SELECTED EXCERPT:
# # # #

In November 2015, the FASB issued ASU 2015-17, "Income Taxes (Topic 740): Balance Sheet Classification of Deferred Taxes" ("ASU 2015-17"). ASU 2015-17 removes the requirement to separate and classify deferred income tax liabilities and assets into current and noncurrent amounts and requires an entity to classify all deferred tax liabilities and assets as noncurrent. This ASU is effective for fiscal years beginning after December 15, 2016, with early adoption permitted. We adopted this standard during the fourth quarter ended December 31, 2016, and have retrospectively reclassified $17.2 million of current net current deferred income tax assets to long-term net deferred taxes as of December 31, 2015.
In May 2014, the FASB issued ASU No. 2014-09, "Revenue from Contracts with Customers" ("ASU 2014-09"). ASU 2014-09 supersedes the revenue recognition requirements in "Revenue Recognition (Topic 605)", and requires entities to recognize revenue when it transfers promised goods or services to customers in an amount that reflects the consideration to which the entity expects to be entitled to in exchange for those goods or services. In August 2015, the FASB issued ASU No. 2015-14, "Revenue from Contracts with Customers" ("ASU 2015-14"), which defers the effective date of ASU 2014-09 one year to interim and annual reporting periods beginning after December 15, 2017, which would be our fiscal year ending December 31, 2018. This additional guidance does not change the core principle of the revenue recognition guidance issued in May 2014, rather, it provides clarification of accounting for collections of sales taxes as well as recognition of revenue (i) associated with contract modifications, (ii) for noncash consideration and (iii) based on the collectability of the consideration from the customer. The guidance also specifies when a contract should be considered "completed" for purposes of applying the transition guidance. We have completed an initial assessment of the new guidance and are currently evaluating the impact this standard may have on our financial statements and have not decided upon which one of two retrospective application methods we will be using upon adoption.

# # # #

(Extracted page text data)
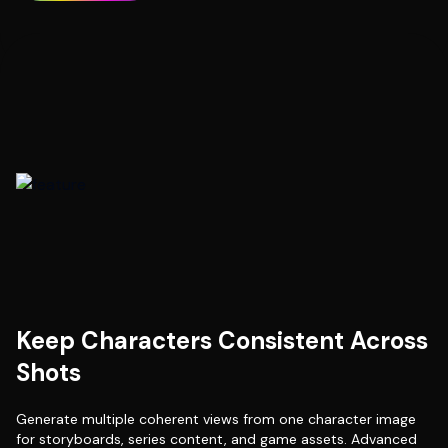
Keep Characters Consistent Across
Shots
Generate multiple coherent views from one character image
for storyboards, series content, and game assets. Advanced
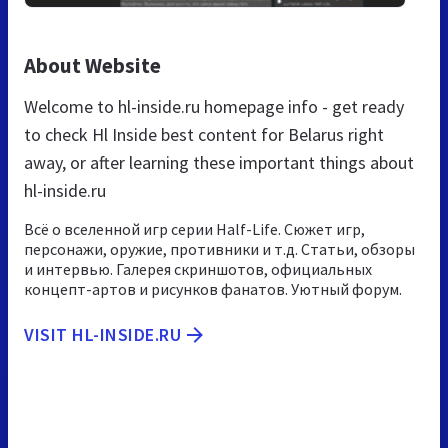
About Website
Welcome to hl-inside.ru homepage info - get ready
to check Hl Inside best content for Belarus right
away, or after learning these important things about
hl-inside.ru
Всё о вселенной игр серии Half-Life. Сюжет игр,
персонажи, оружие, противники и т.д. Статьи, обзоры
и интервью. Галерея скриншотов, официальных
концепт-артов и рисунков фанатов. Уютный форум.
VISIT HL-INSIDE.RU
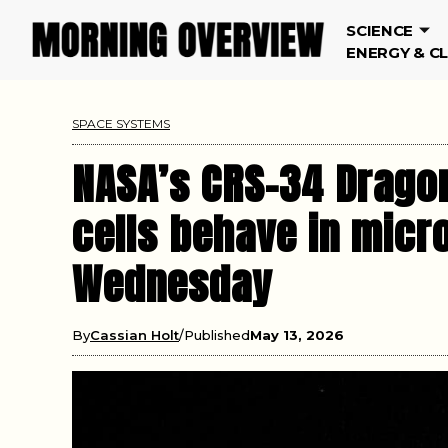
SCIENCE
ENERGY & C
SPACE SYSTEMS
NASA’s CRS-34 Drago
cells behave in micr
Wednesday
By
Cassian Holt
Published
May 13, 2026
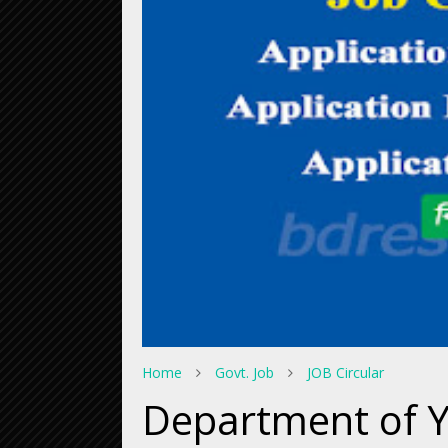
Home
Govt. Job
JOB Circular
Department of 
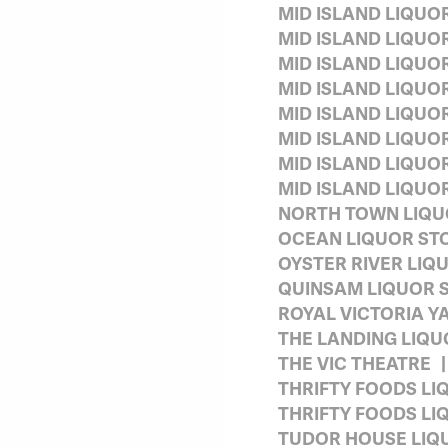
MID ISLAND LIQUO
MID ISLAND LIQUO
MID ISLAND LIQUO
MID ISLAND LIQU
MID ISLAND LIQUO
MID ISLAND LIQU
MID ISLAND LIQUO
MID ISLAND LIQUO
NORTH TOWN LIQ
OCEAN LIQUOR ST
OYSTER RIVER LIQ
QUINSAM LIQUOR 
ROYAL VICTORIA Y
THE LANDING LIQU
THE VIC THEATRE
THRIFTY FOODS LI
THRIFTY FOODS LI
TUDOR HOUSE LIQ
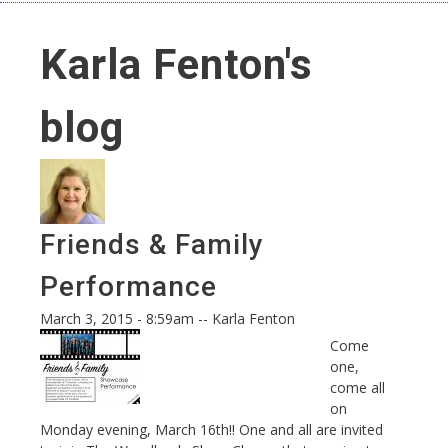
Karla Fenton's
blog
Friends & Family
Performance
March 3, 2015 - 8:59am
--
Karla Fenton
Come
one,
come all
on
Monday evening, March 16
th
!! One and all are invited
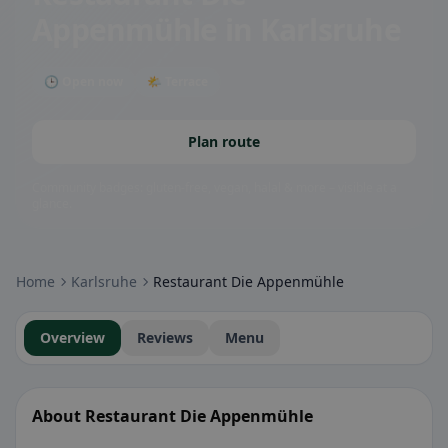
Appenmühle
in Karlsruhe
🕒 Open now
🌤 Terrace
Plan route
Community badges: gluten-free, vegan, halal & more – visible at a
glance.
Home
Karlsruhe
Restaurant Die Appenmühle
Overview
Reviews
Menu
About Restaurant Die Appenmühle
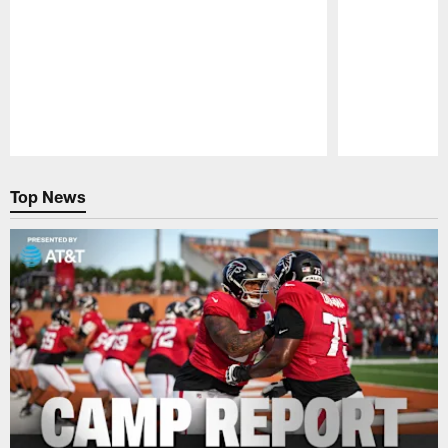
Pause
Play
Top News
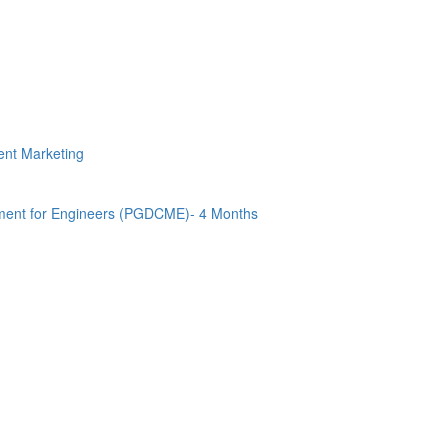
tent Marketing
ment for Engineers (PGDCME)- 4 Months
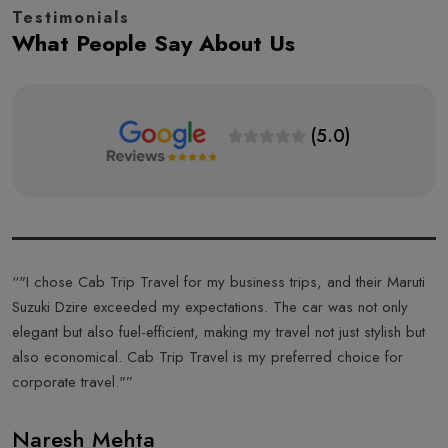
Testimonials
What People Say About Us
(5.0)
s
“"I chose Cab Trip Travel for my business trips, and their Maruti
“
Suzuki Dzire exceeded my expectations. The car was not only
T
elegant but also fuel-efficient, making my travel not just stylish but
f
also economical. Cab Trip Travel is my preferred choice for
a
corporate travel."”
T
Naresh Mehta
A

# # # #

WORK INSTRUCTION:
Answer these questions using the accounting standards excerpt:
1. What dollar amount of current deferred income tax assets was retrospectively reclassified to long-term net deferred taxes?
2. In what month and year did the FASB issue ASU No. 2014-09?
3. Which fiscal year does the deferred effective date of ASU 2014-09 fall in?

TASK SOLUTION:
1. $17.2 million
2. May 2014
3. The fiscal year ending December 31, 2018